Product-Name-NER-model
Property | Value |
---|---|
Parameter Count | 38.5M |
License | Apache 2.0 |
Language | Traditional Chinese |
Framework | BERT-based |
What is Product-Name-NER-model?
Product-Name-NER-model is a specialized Named Entity Recognition (NER) model designed for Traditional Chinese product descriptions. This model excels at extracting 16 different attributes from product names, ranging from basic information like brand names and colors to detailed specifications and packaging details.
Implementation Details
Built on BERT architecture with 38.5M parameters, this model demonstrates robust performance with a macro F1-score of 0.7807. It particularly excels in identifying capacity (0.9220 F1), weight (0.9105 F1), and color attributes (0.8898 F1).
- Optimized for Traditional Chinese text processing
- Supports 16 distinct attribute categories
- Uses token classification approach for precise entity recognition
Core Capabilities
- Brand identification (F1: 0.8770)
- Product series and name extraction (F1: 0.5941)
- Physical attributes detection (color, size, weight)

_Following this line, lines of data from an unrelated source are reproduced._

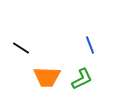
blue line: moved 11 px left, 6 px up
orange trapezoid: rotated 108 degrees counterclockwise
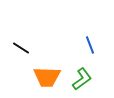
green L-shape: rotated 10 degrees counterclockwise
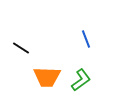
blue line: moved 4 px left, 6 px up
green L-shape: moved 1 px left, 1 px down
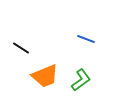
blue line: rotated 48 degrees counterclockwise
orange trapezoid: moved 2 px left, 1 px up; rotated 24 degrees counterclockwise
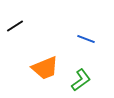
black line: moved 6 px left, 22 px up; rotated 66 degrees counterclockwise
orange trapezoid: moved 8 px up
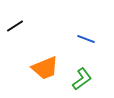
green L-shape: moved 1 px right, 1 px up
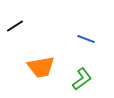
orange trapezoid: moved 4 px left, 1 px up; rotated 12 degrees clockwise
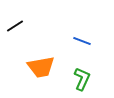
blue line: moved 4 px left, 2 px down
green L-shape: rotated 30 degrees counterclockwise
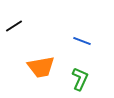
black line: moved 1 px left
green L-shape: moved 2 px left
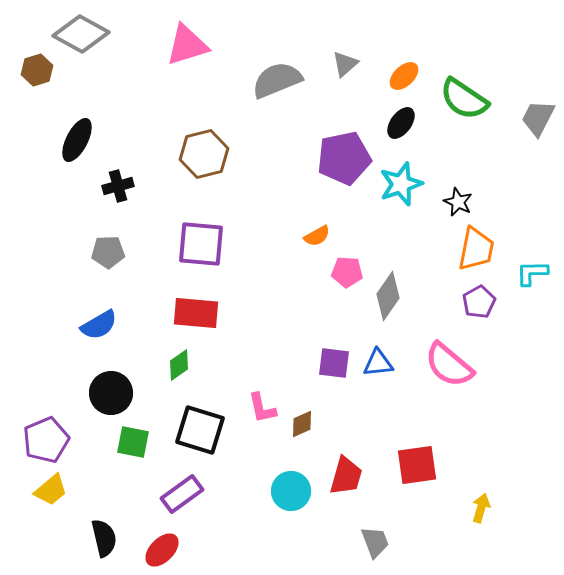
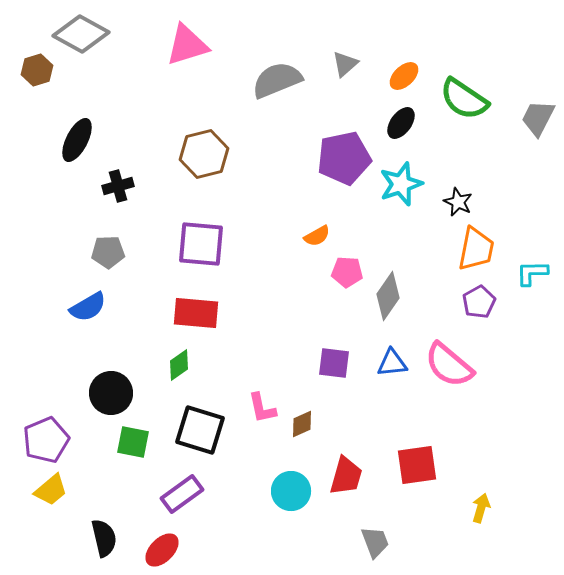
blue semicircle at (99, 325): moved 11 px left, 18 px up
blue triangle at (378, 363): moved 14 px right
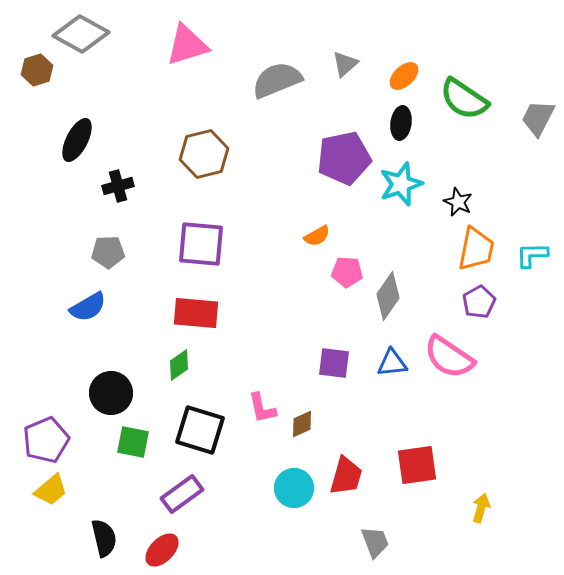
black ellipse at (401, 123): rotated 28 degrees counterclockwise
cyan L-shape at (532, 273): moved 18 px up
pink semicircle at (449, 365): moved 8 px up; rotated 6 degrees counterclockwise
cyan circle at (291, 491): moved 3 px right, 3 px up
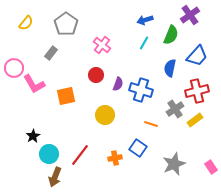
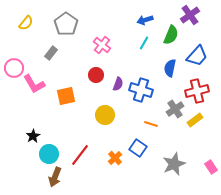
orange cross: rotated 32 degrees counterclockwise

- Target audience classification
- Package and specification analysis
Frequently Asked Questions
Q: What makes this model unique?
This model's uniqueness lies in its comprehensive approach to product attribute extraction, covering 16 different aspects of product descriptions in Traditional Chinese. Its particular strength in identifying technical specifications and physical attributes makes it valuable for e-commerce applications.
Q: What are the recommended use cases?
The model is ideal for e-commerce platforms, product cataloging systems, and inventory management solutions that deal with Chinese product descriptions. It's particularly effective for automated product classification and attribute extraction in large-scale product databases.